* [Job] Format every line of the entries below as a JSON list of strings, one string per line, omitting blank lines and the pictures.

-------

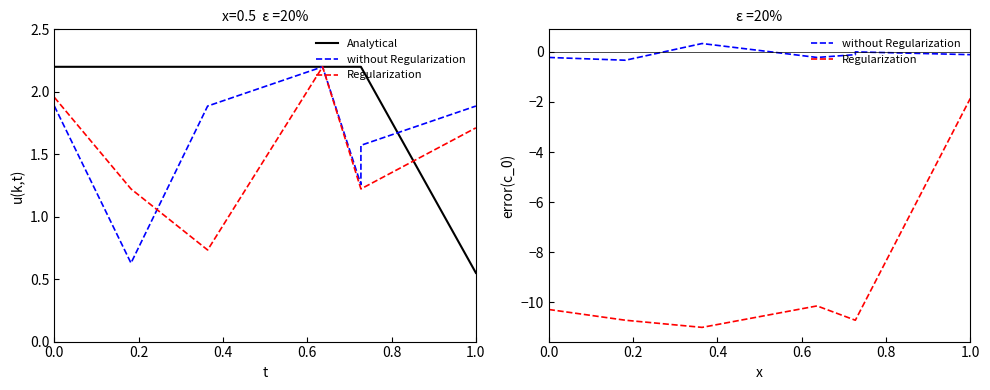

Where is the first local minimum for without Regularization?

0.2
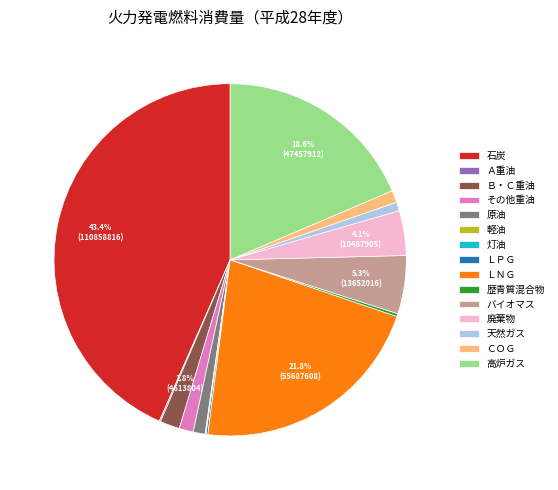

What percentage is the ＣＯＧ slice, to the nearest percent?

1%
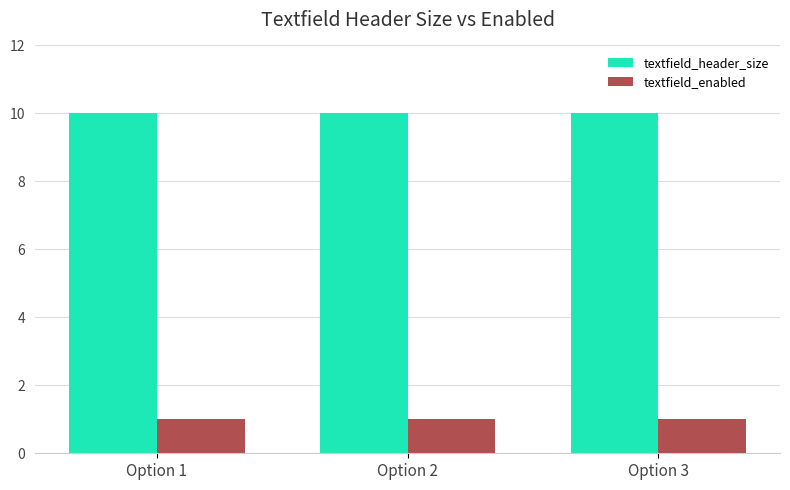

Is it true that textfield_header_size equals 13 at Option 3?

False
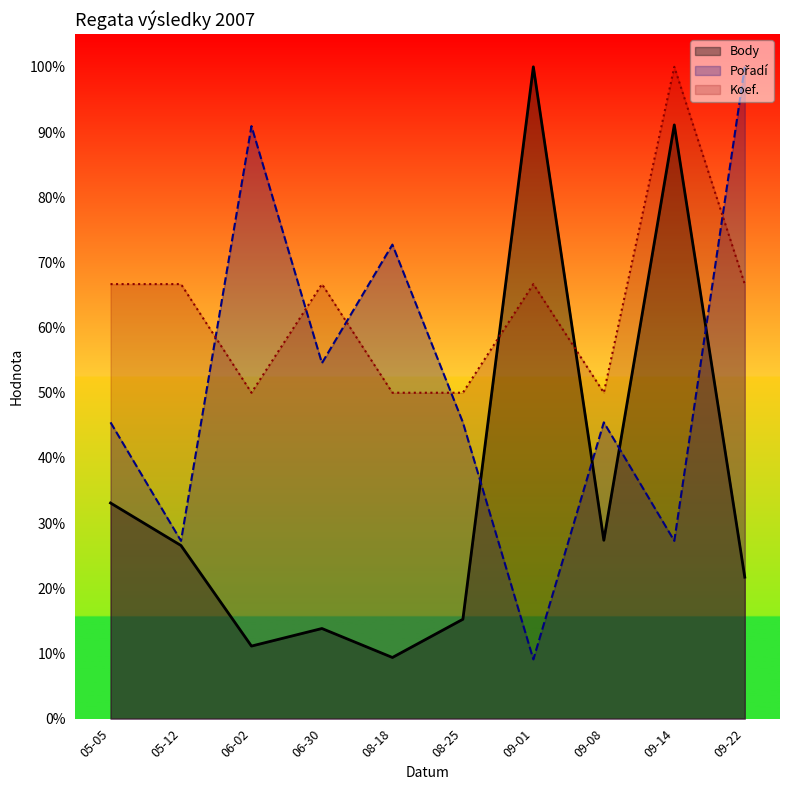

How many series are shown in this chart?

3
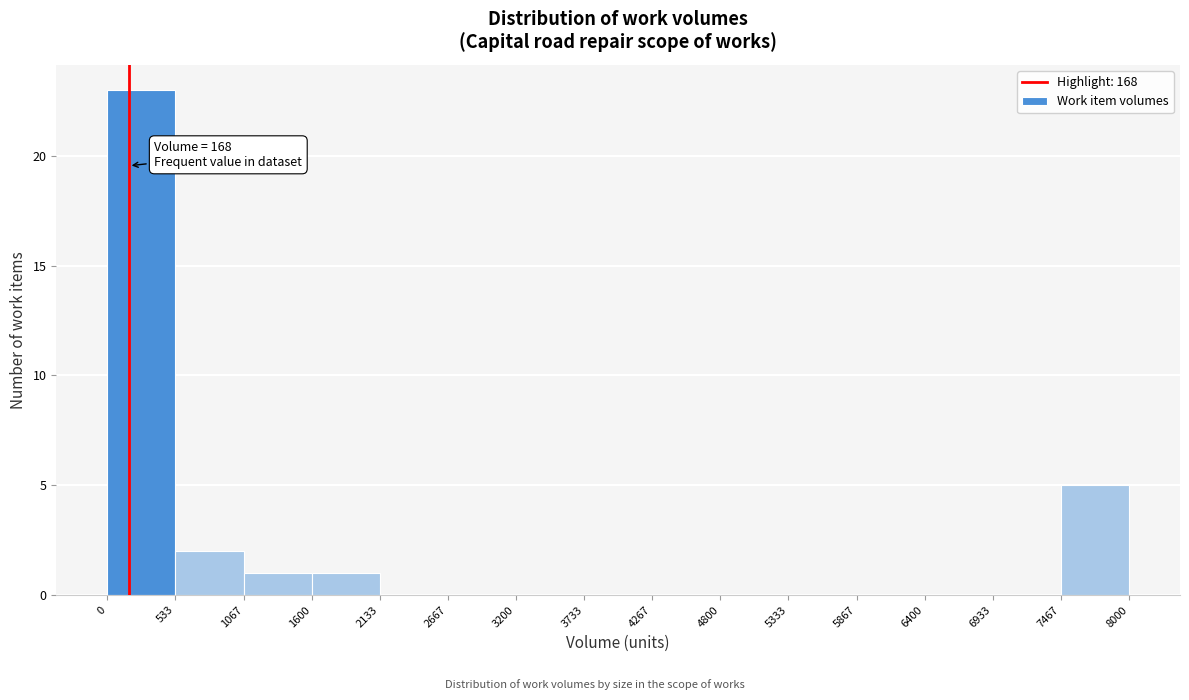

Over which range of the x-axis is the bar tallest?

0 to 533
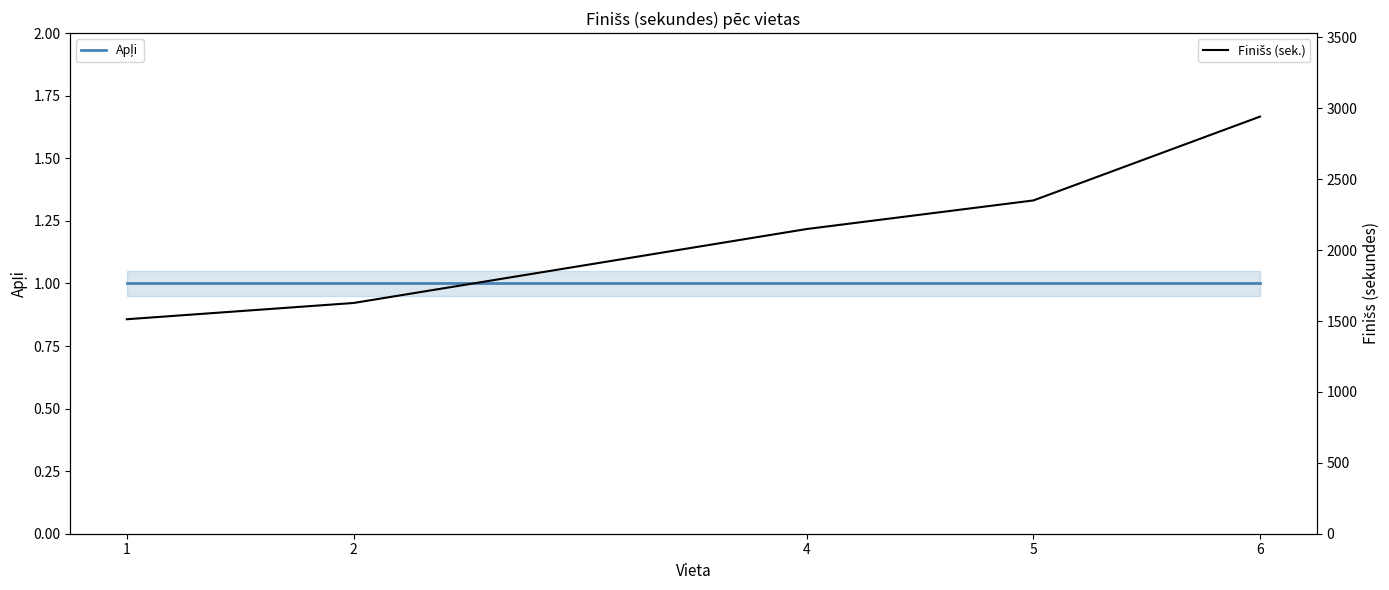

The value of Apļi at 4 is 1.0. True or false?

True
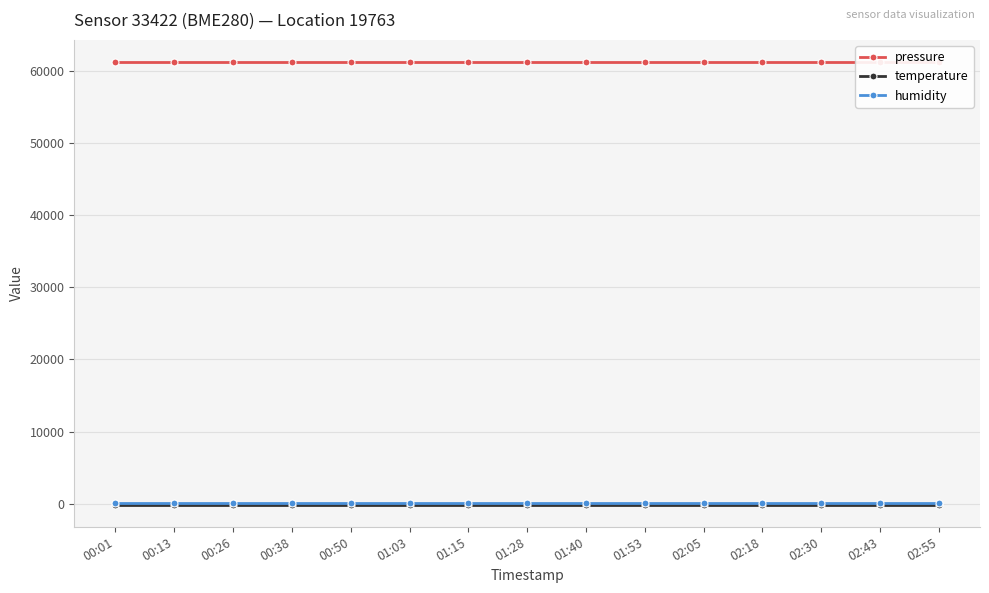

Is it true that humidity equals 100.0 at 02:05?

True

-------

* [Solution]
[
  "Where is the first local minimum for without Regularization?",
  "0.2",
  "What percentage is the ＣＯＧ slice, to the nearest percent?",
  "1%",
  "Is it true that textfield_header_size equals 13 at Option 3?",
  "False",
  "How many series are shown in this chart?",
  "3",
  "Over which range of the x-axis is the bar tallest?",
  "0 to 533",
  "The value of Apļi at 4 is 1.0. True or false?",
  "True",
  "Is it true that humidity equals 100.0 at 02:05?",
  "True"
]